Today, the interface is not simply a mediating apparatus for creation but a speculative agent of co-creation. As a result, in projects like Drawing Operations, the role of the image is multifaceted. The image functions not only as an aesthetic object, but a visual artifact showcasing the intersection of artistic practice and machine learning.
For me, the project's continued evolution teases at some creative possibilities of the near-future. Beyond traditional anthropocentrism, and towards a promiscuously inclusive array of cognizing agents — mechanical and biological, singular and composite, discovered and soon-to-be discovered.
1 Galloway, Alexander R. The Interface Effect. Oxford: Wiley, 2013. Print.
2 Metz, Cade. "Inside Libratus, the Poker AI That Out-Bluffed the Best Humans." Wired. Conde Nast, 01 Feb. 2017. Web. 29 Mar. 2017.
3 McNeal, Marguerite. "Fei-Fei Li: If We Want Machines to Think, We Need to Teach Them to See." Wired. Conde Nast, 06 Aug. 2015. Web. 29 Mar. 2017.
4 Bachelard, Gaston, Maria Jolas, Mark Z. Danielewski, and Richard Kearney. The Poetics of Space. New York: Penguin, 2014. Print.
5 Rich, Adrienne. Diving into the Wreck: Poems 1971/1972. New York: W.W. Norton, 2013. Print.

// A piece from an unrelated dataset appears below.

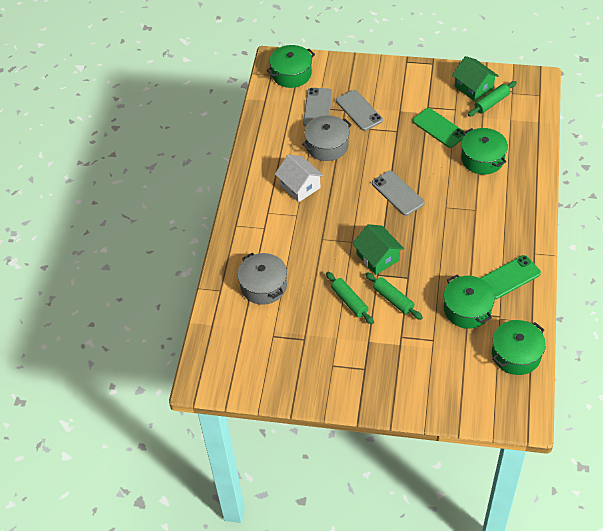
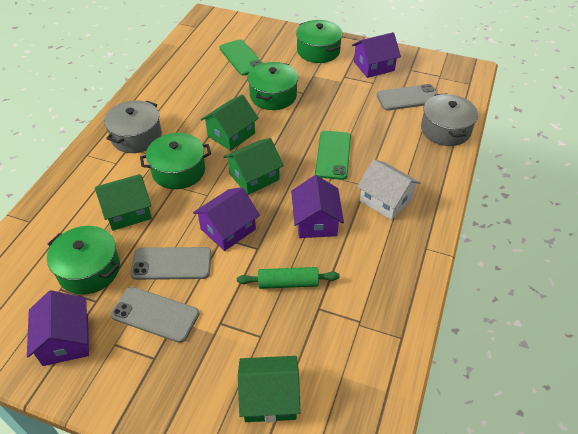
green house: [352,224,404,275] [452,56,499,102] = 2 -> [95,174,152,231] [201,94,259,151] [224,138,284,195] [238,356,301,422] = 4
green rolling pin: [326,272,374,324] [365,272,423,320] [468,81,517,117] = 3 -> [237,267,340,289] = 1
purple house: none = 0 -> [27,290,89,366] [193,187,260,251] [291,175,344,238] [352,32,401,78] = 4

Sougwen Chung, 愫君, is a Chinese-born, Canadian-raised artist based in New York. Her work explores transitional edges — the mark-made-by-hand and the mark-made-by-machine — as an approach to understanding the interaction between humans and computers. Her speculative critical practice spans installation, sculpture, still image, drawing, and performance. She is a former research fellow at MIT’s Media Lab and Artist-in-Residence at Google. Currently, she is an Artist-In-Residence at Bell Labs exploring new forms of drawing in virtual reality, with biometrics, machine learning and robotics.